How Jackie Robinson Found Himself in the Dodgers Lineup in 1947
If you’re a baseball fan—or simply a foe of injustice—you no doubt observed the 75th anniversary on April 15 of Jackie Robinson breaking Major League Baseball’s color barrier.
Years ago, the league retired Robinson’s No. 42, except on the anniversary of his first MLB game, when every player on every team wears that number. Beyond that, individual teams stage their own celebrations and, of course, the sports media devoted vast bandwidth, airtime, and column inches to the subject.
The tribute is well-deserved, and it’s difficult to imagine any sane person questioning the man’s fortitude or denying the stain on the game left by the “gentlemen’s agreement” under which the baseball owners for generations barred persons of color from the National Pastime.
But in their coverage of both the original episode and the league-wide observance last month, the pundits characteristically focused too much attention on why, but little or none on how baseball was finally integrated.
In fact, Robinson found his way into the Brooklyn Dodgers’ lineup on April 15, 1947, not because of a government edict but because of free markets and the irresistible morality of capitalism.
As has been well-chronicled, from the time of its founding in 1876, Major League Baseball had remained an entirely white enterprise. There are legends about light-skinned blacks making occasional appearances in uniform. There are even persistent rumors the game’s most iconic player, Babe Ruth, had African-Americans in his family tree.
But even if true, these stories would be only a footnote in history because Robinson was, by all accounts, the first MLB player to openly identify as non-white—and face the consequences of it.
To be sure, nothing ever found its way into the league’s bylaws spelling out the specifics of the rule or promising retribution against any who violated it, but the conspiracy couldn’t have been more obvious, and there was much being written about the travesty.
But while the lawmakers dithered, the market acted.
To be more precise, Dodger General Manager Branch Rickey took a good look at the wealth of talent toiling away in the Negro Leagues and concluded the benefits of winning games outweighed whatever informal sanctions might accompany his decision to violate the game’s unwritten rule.
And when his actions forced the other owners to follow suit, however timid or racist they may have been, the whole calculus changed.

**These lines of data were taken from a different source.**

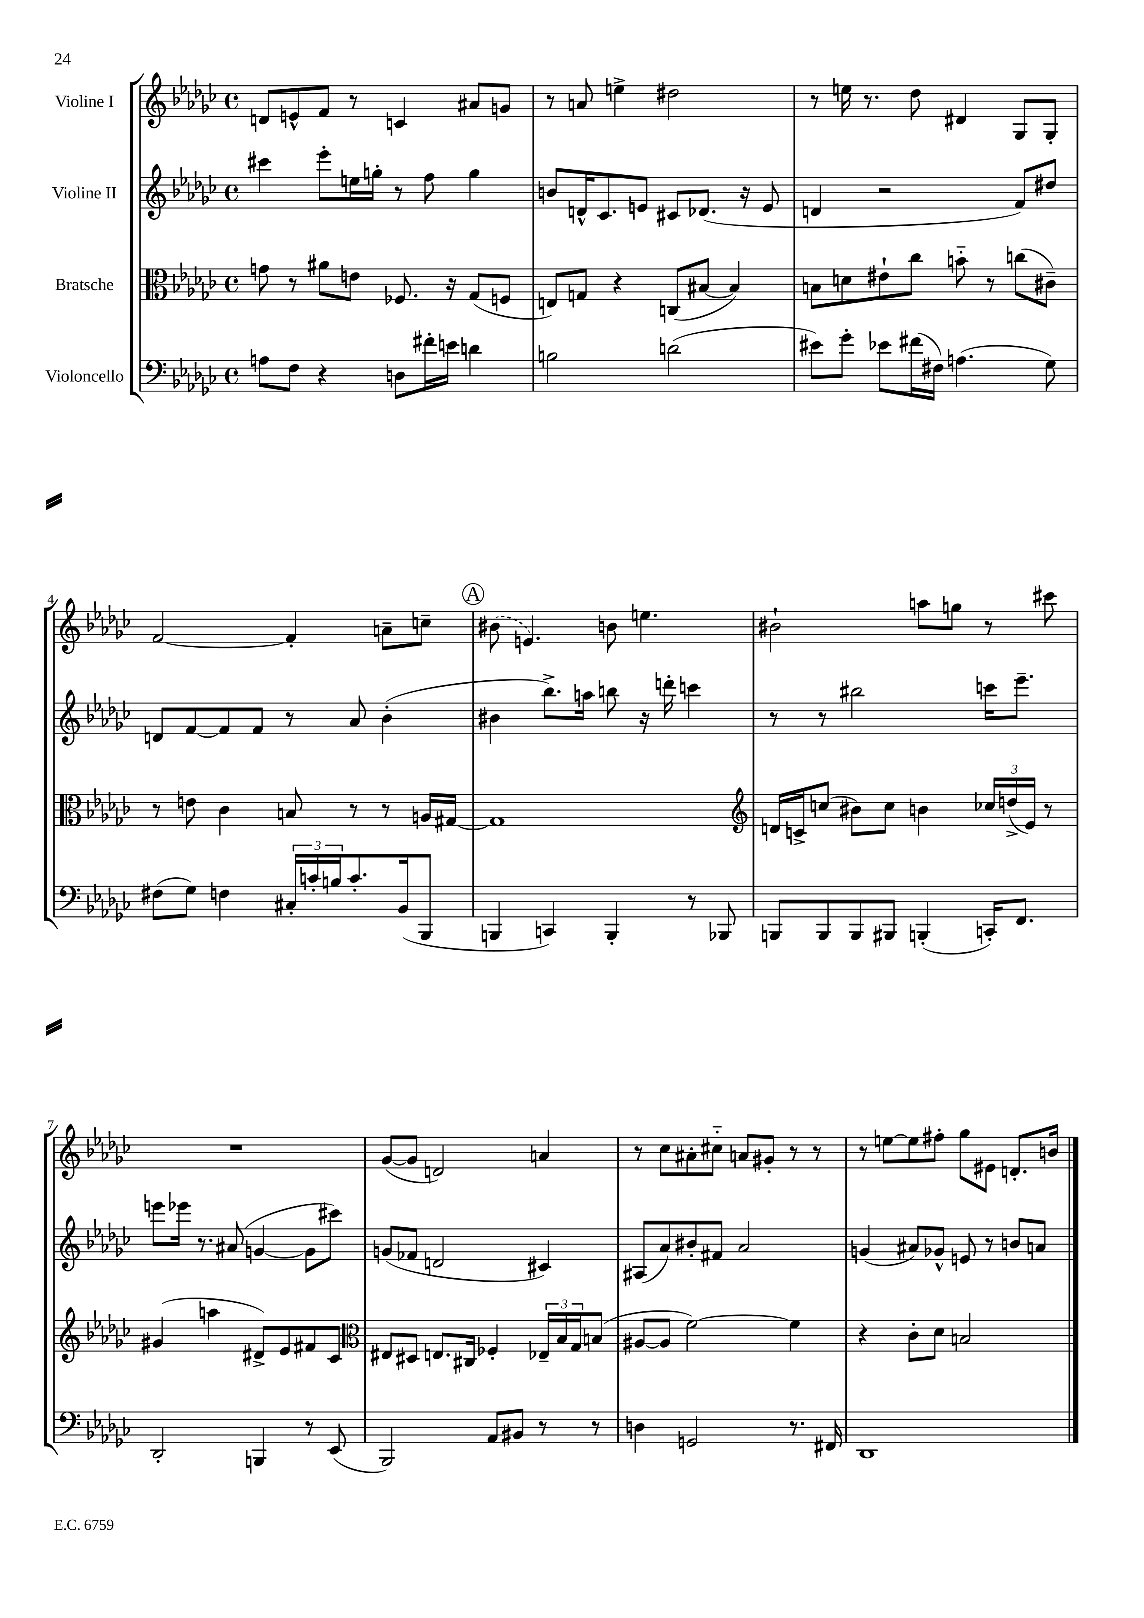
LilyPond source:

<<
\new StaffGroup <<
\new Staff = "s0" \with { instrumentName = "Violine I" } {
    \clef treble \key ges \major \defaultTimeSignature \time 4/4
    d'8 e'8-^ f'8 r8 c'4 ais'8 g'8 |
    r8 a'8 e''4-> dis''2 |
    r8 e''16 r8. des''8 dis'4 ges8 ges8-. |
    f'2~ f'4-. a'8-- c''8-- |
    \mark \markup { \circle "A" } \once \slurDashed bis'8( e'4.) b'8 e''4. |
    bis'2-! a''8 g''8 r8 cis'''8 |
    R1 |
    ges'8~( ges'8 d'2) a'4 |
    r8 ces''8 ais'8-. cis''8-_ a'8 gis'8-. r8 r8 |
    r8 e''8~ e''8 fis''8-. ges''8 eis'8 d'8.-. b'16 \bar "|." |
}
\new Staff = "s1" \with { instrumentName = "Violine II" } {
    \clef treble \key ges \major \defaultTimeSignature \time 4/4
    cis'''4 ees'''8-. e''16 g''16-. r8 f''8 g''4 |
    b'8 d'16-^ ces'8. e'8 cis'8 des'8.( r16 e'8 |
    d'4 r2 f'8) dis''8 |
    d'8 f'8~ f'8 f'8 r8 aes'8 bes'4-.( |
    \mark \markup { \circle "A" } bis'4 bes''8.->) a''16 b''8 r16 d'''16-. c'''4 |
    r8 r8 bis''2 c'''16 ees'''8.-- |
    e'''8 ees'''16 r8. ais'8( g'4~ g'8 cis'''8) |
    g'8( fes'8 d'2 cis'4) |
    ais8( aes'8) bis'8-. fis'8 aes'2 |
    g'4( ais'8) ges'8-^ e'8 r8 b'8 a'8 \bar "|." |
}
\new Staff = "s2" \with { instrumentName = "Bratsche" } {
    \clef alto \key ges \major \defaultTimeSignature \time 4/4
    g'8 r8 ais'8 e'8 fes8. r16 ges8( f8 |
    e8) g8 r4 c8( bis8~ bis4) |
    b8 d'8 eis'8-! ces''8 b'8-_ r8 c''8( cis'8--) |
    r8 e'8 ces'4 b8 r8 r8 a16 gis16~ |
    \mark \markup { \circle "A" } gis1 |
    \clef treble d'16 c'16-> c''8( bis'8) c''8 b'4 \tuplet 3/2 { ces''16 d''16->( ees'16) } r8 |
    gis'4( a''4 dis'8->) ees'8 fis'8 ces'8 |
    \clef alto eis8 dis8 e8. cis16 fes4-. \tuplet 3/2 { ees16-- bes16 ges16 } b8( |
    ais8~ ais8 f'2~) f'4 |
    r4 ces'8-. des'8 b2 \bar "|." |
}
\new Staff = "s3" \with { instrumentName = "Violoncello" } {
    \clef bass \key ges \major \defaultTimeSignature \time 4/4
    a8 f8 r4 d8 fis'16-. e'16 d'4 |
    b2 d'2( |
    eis'8) ges'8-. ees'8 fis'16( fis16) a4.( ges8) |
    fis8( ges8) f4 \tuplet 3/2 { cis16-. c'16-. b16 } c'8.-. bes,16( bes,,8 |
    \mark \markup { \circle "A" } b,,4 c,4) b,,4-. r8 bes,,8 |
    b,,8 b,,8 b,,8 bis,,8 b,,4-.( c,16-.) f,8. |
    des,2-. b,,4 r8 ees,8( |
    bes,,2) aes,8 bis,8 r8 r8 |
    d4 g,2 r8. fis,16 |
    des,1 \bar "|." |
}
>>
>>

Legendary economist Thomas Sowell, in “The Thomas Sowell Reader,” avoided the temptation to rhapsodize and, instead, expressed the development in unsparing economic terms:
“Because Major League Baseball has operated as a cartel, exempted from anti-trust laws, it … had low costs of discrimination and was able to keep black players out. But this situation changed in 1947, when the Brooklyn Dodgers hired Jackie Robinson as the first black Major League ballplayer. Because there was competition within the cartel among various teams, once the color barrier was broken by just one team hiring just one black player, the cost to other teams of keeping out other black players rose sharply. The net result was that, in a matter of a relatively few years, large numbers of black players flooded into the major leagues … The cost was obviously much too high for the competing teams to pay for continuing racial exclusion in Major League Baseball. Their racial attitudes may not have changed, but the cost of translating those attitudes into discriminatory exclusions had changed drastically.”
Again, the question isn’t whether discrimination is a bad thing, or the integration of baseball was a good thing. Those conclusions are self-evident. But the Jackie Robinson experience unequivocally proves that, in the absence of monopoly-enabled collusion, the market will force individuals to do the right thing.
More to the point, it proves that market-driven societal changes tend to be more readily accepted than those imposed by government. Either Roosevelt or Truman could have intervened and integrated baseball by force. Perhaps they even wanted to. But would doing so have driven home the point to owners, teammates, and baseball fans that it was not only the right thing but the only thing they could do?
Did the integration of schools go smoothly? How about busing or minority hiring quotas?
Unlike those top-down solutions, which yielded questionable results and engendered resentments we still grapple with to this day, Branch Rickey’s bold stroke was quickly embraced by those forced to choose between accepting the truth or consigning their team to mediocrity.
As a footnote, within two years Rickey’s Dodgers had three more black players, including Don Newcombe and Hall of Famer Roy Campanella. Not coincidentally, their crosstown rivals, the New York Giants, responded in 1949 by making Monte Irvin the 10th black to play in the major leagues.
By 1951, the Giants had more black players—including Willie Mays—than Brooklyn, not because they were forced by government fiat, but because they would have been at a significant competitive disadvantage to choose any other course.
Arbitrary quotas and the clumsy application of force allow preening politicians to assert they were the instrument of change. But if the objective is smooth transition, wide acceptance, and enduring success, nothing beats competition and the open market.
It takes nothing away from Jackie Robinson’s talent and courage to recognize they were finally put on display only after the market was allowed to work as intended.